Directions:
Copy out all lines from the material that contain the string "front".

Material for the task:
^^^^

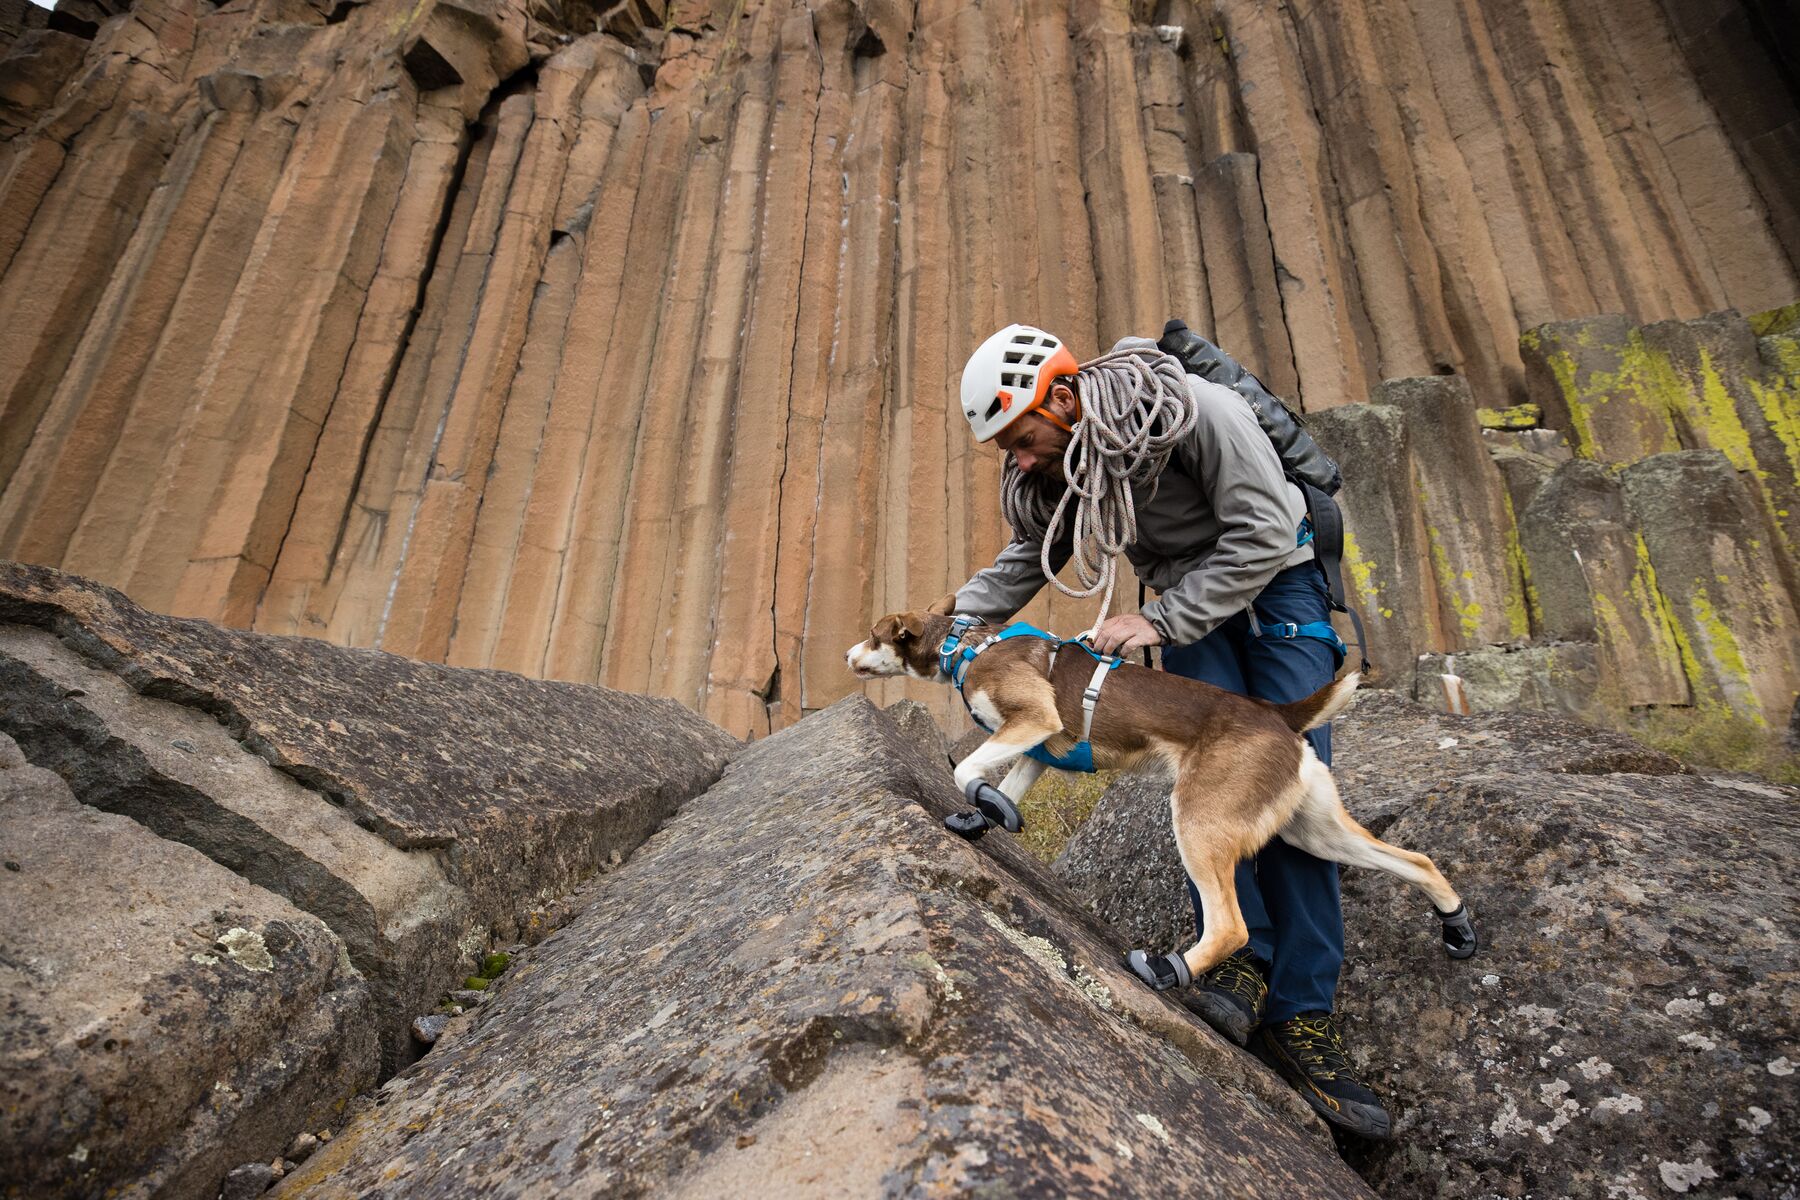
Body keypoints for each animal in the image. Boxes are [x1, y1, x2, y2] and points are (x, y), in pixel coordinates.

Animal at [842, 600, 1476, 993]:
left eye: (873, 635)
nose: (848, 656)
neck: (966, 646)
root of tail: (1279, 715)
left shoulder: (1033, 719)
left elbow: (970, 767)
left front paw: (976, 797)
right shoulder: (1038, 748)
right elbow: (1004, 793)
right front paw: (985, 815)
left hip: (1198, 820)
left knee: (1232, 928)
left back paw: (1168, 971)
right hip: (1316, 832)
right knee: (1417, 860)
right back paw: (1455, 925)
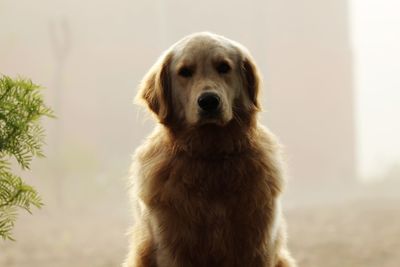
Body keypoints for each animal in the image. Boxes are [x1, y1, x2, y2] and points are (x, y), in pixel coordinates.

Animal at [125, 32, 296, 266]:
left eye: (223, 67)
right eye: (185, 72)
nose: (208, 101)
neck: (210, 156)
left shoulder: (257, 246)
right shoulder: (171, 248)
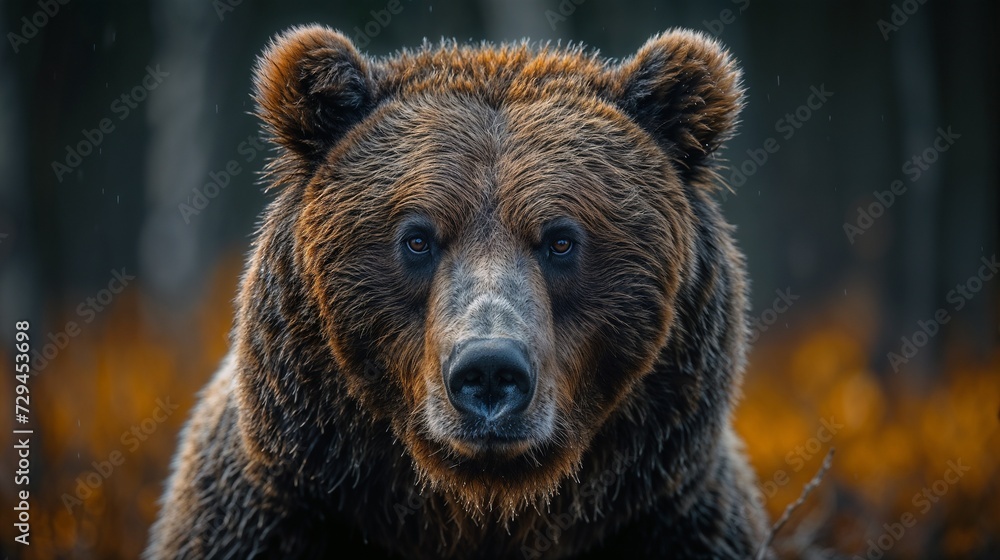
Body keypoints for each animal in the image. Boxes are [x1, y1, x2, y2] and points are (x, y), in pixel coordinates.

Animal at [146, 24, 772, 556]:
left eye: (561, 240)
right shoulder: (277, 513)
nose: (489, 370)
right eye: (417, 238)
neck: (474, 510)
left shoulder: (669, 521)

^^^^

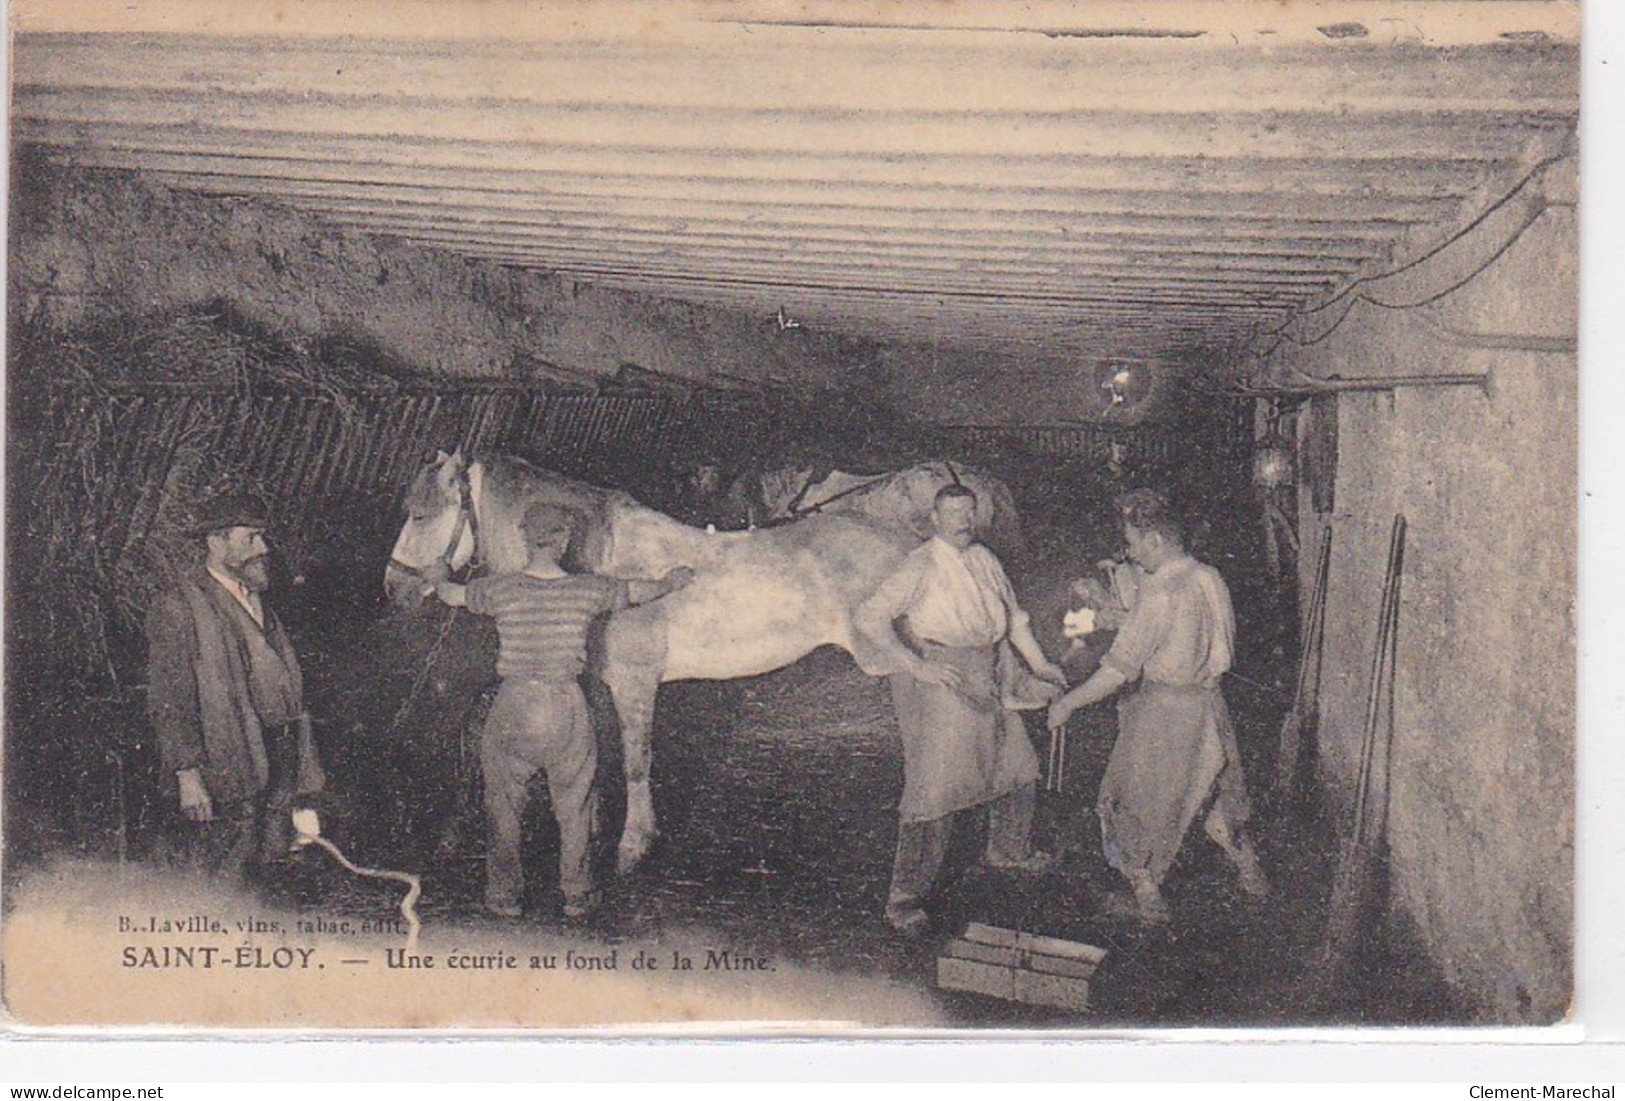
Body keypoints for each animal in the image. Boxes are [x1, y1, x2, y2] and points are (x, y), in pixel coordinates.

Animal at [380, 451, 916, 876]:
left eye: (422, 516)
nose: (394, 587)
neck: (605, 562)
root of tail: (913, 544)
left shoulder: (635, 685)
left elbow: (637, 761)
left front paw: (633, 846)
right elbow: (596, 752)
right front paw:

^^^^

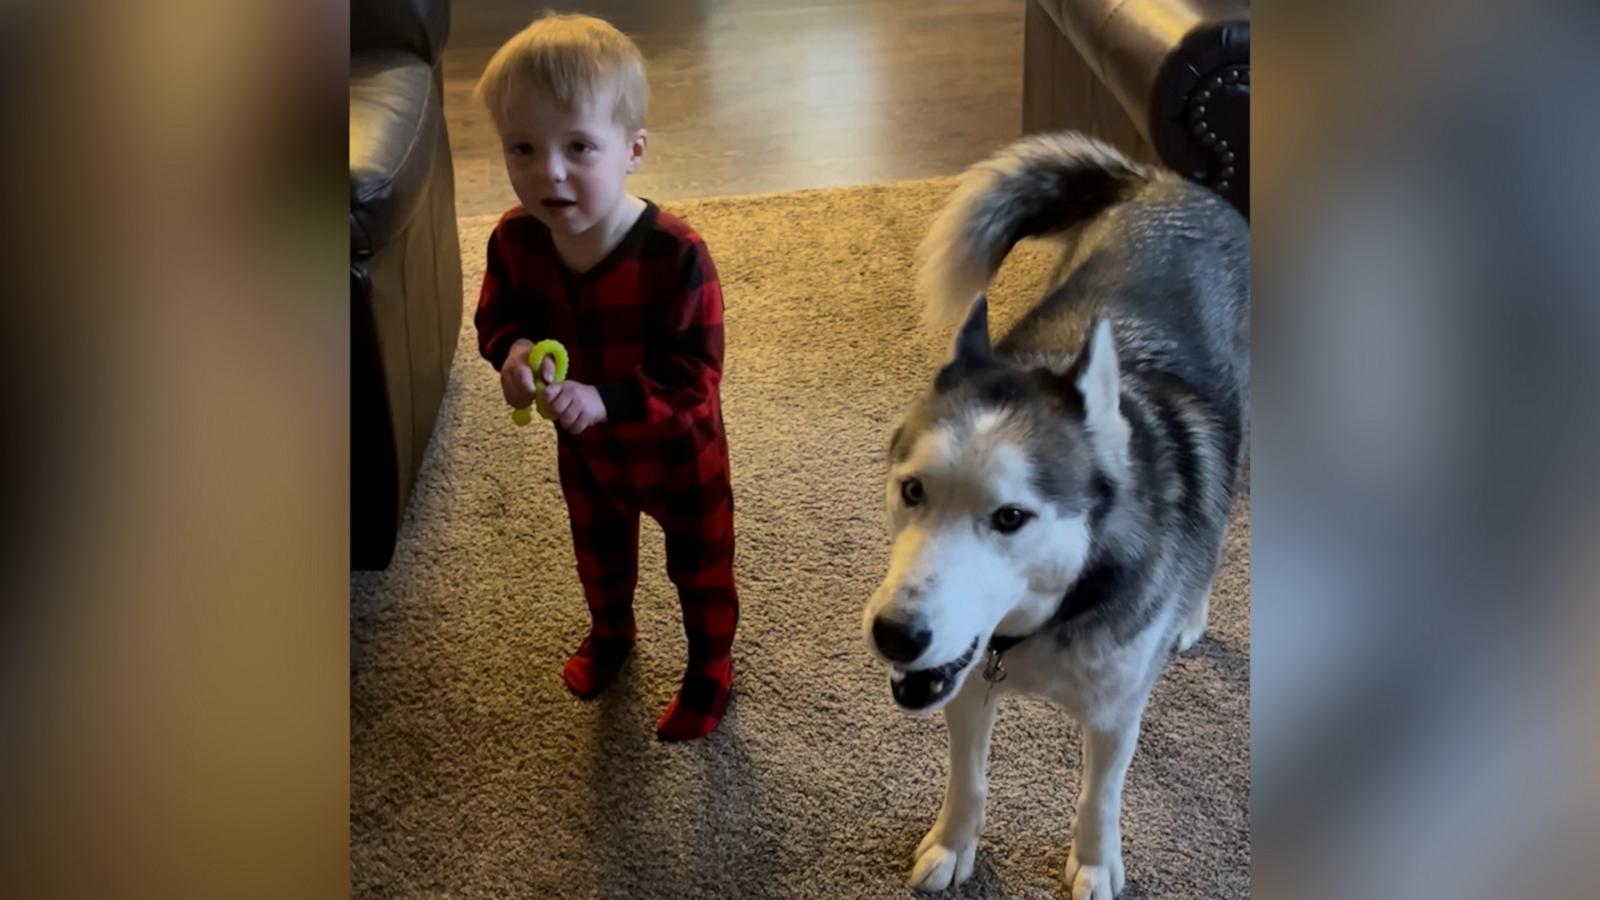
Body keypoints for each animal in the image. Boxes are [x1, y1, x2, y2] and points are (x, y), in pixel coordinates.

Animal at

^^^^

Result for this exercise:
left front paw: (976, 797)
right front paw: (985, 815)
left front paw: (633, 846)
right front paw:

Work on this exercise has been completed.